If you are unable to unseat the cap after pulling up firmly on the pump, you might need to pry it off. Place the blade of a small flat-tip screwdriver under the bottom edge of the cap and gently lift, working your way around until it comes free. Be careful not to damage the finish on the tank. Set the tank aside.
1.13 Disassemble the pump. Turn your pump upside down to see how the pump cup is being held on. You may see some variation of a hex nut, or a thin self-locking “push-on” nut (Figure 21). Also note the flat surfaces on the round pump shaft, near the bottom end. Use these flat areas to hold the pump with pliers or wrench.
If your pump is the style with a nut, use an adjustable wrench to turn it counterclockwise and remove. If it is the style with a push-on nut, place a small flat-tip screwdriver blade between the nut and the pump cup and carefully pry it off the end of the shaft. With the nut removed, remove the pump cup. Grab the outer edge of the backing plate with pliers and turn it counterclockwise to remove. You can now slide the return spring and pump cap off the pump. The disassembled pump is shown as Figure 22.
Figure 21 |
Figure 22 |
Inspect the condition of the leather pump cup. If it just dried out but appears to be intact, you can probably revive it. If the leather has rotted, or has torn somewhere, it needs to be replaced.
1.14 Remove the fuel filler cap. Unscrew the fuel filler cap from the tank. I ALWAYS recommend using a new replacement cap whenever possible.
If you have an original cap that color-matches your stove, polish it with the tank and use it for display. When you use the stove, install a replacement cap.
If you have a 242-series lantern, there is not a replacement filler cap available for your lantern and you will need to replace the insert gasket.
1.14 Disassemble the (3-Piece) fuel filler cap. This is the common filler cap with a panhead screw in the center. Reinstall the cap on your tank and tighten it down as much as you can with your fingers.
Note that there is a gap between the top of the cap and the bottom of the screw. Spray this junction with penetrating fluid and wipe away the excess. Allow it to sit for a few minutes.

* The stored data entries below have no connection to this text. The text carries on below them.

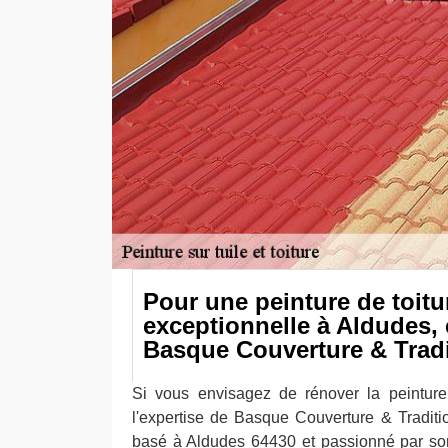
Pour une peinture de toitu
exceptionnelle à Aldudes,
Basque Couverture & Tradi
Si vous envisagez de rénover la peinture 
l'expertise de Basque Couverture & Traditi
basé à Aldudes 64430 et passionné par son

Locate the flat tip screwdriver that best fits the center screw in your filler cap. Place the blade in the slot, aligning the screwdriver squarely down on the center screw. Apply firm downward pressure and attempt to turn the screw counterclockwise. If it comes free, remove it and set it aside.
If it seems to slip as you turn the screw, the fuel filler cap is not tight enough. Re-tighten the cap with your fingers and try turning the screw again. You can also tap lightly on the handle of your screwdriver with a wrench or small hammer a few times.

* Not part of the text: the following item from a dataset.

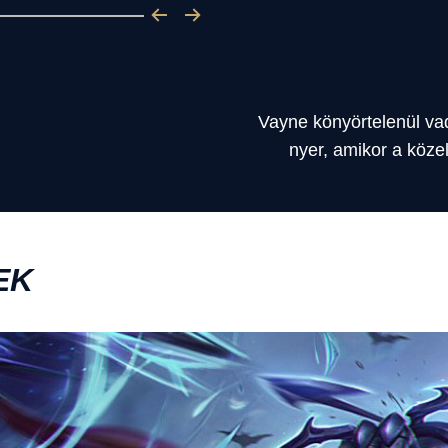
Vayne könyörtelenül va
nyer, amikor a köze
EK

If the screw will not come out after hand-tightening three or four times, you will need to use pliers. Wrap a rag around the filler cap and gently approach it with slip-joint pliers. Be very careful and don’t scratch the tank as the jaws turn. Be gentle on the squeeze but don’t allow them to slip either.
Once you finally have the screw out, loosen the filler cap and remove it. You should find the insert still sitting on your tank. Pull it off and set it aside.
1.16 Remove the air stem. With the pump removed from the tank you can see the air stem down inside the pump cylinder. Use needle-nose pliers to turn it counter-clockwise until loose (Figure 23). Use your fingers to continue turning, then remove. Set the air stem aside.
Figure 23 |
1.17 Test and/or remove the check valve. As I stated previously, you do not want to remove the check valve unless you need to. If you were able to test it earlier and know that it is good, you are done.
If you were unable to test it, you can do a simple test now. Clean the outside of the pump cylinder well, the place your mouth around it (yuk!). Blow into the tank, then try to pull air out of it. If you can't pull air out, the check valve is probably working just fine. You will be testing it again during re-assembly so if you have a problem you can deal with it then.
The location of the check valve is shown in Figure 24. If you need to remove it please visit the page on how to do this.
Figure 24 |
Congratulations! You’ve finished tearing apart your stove!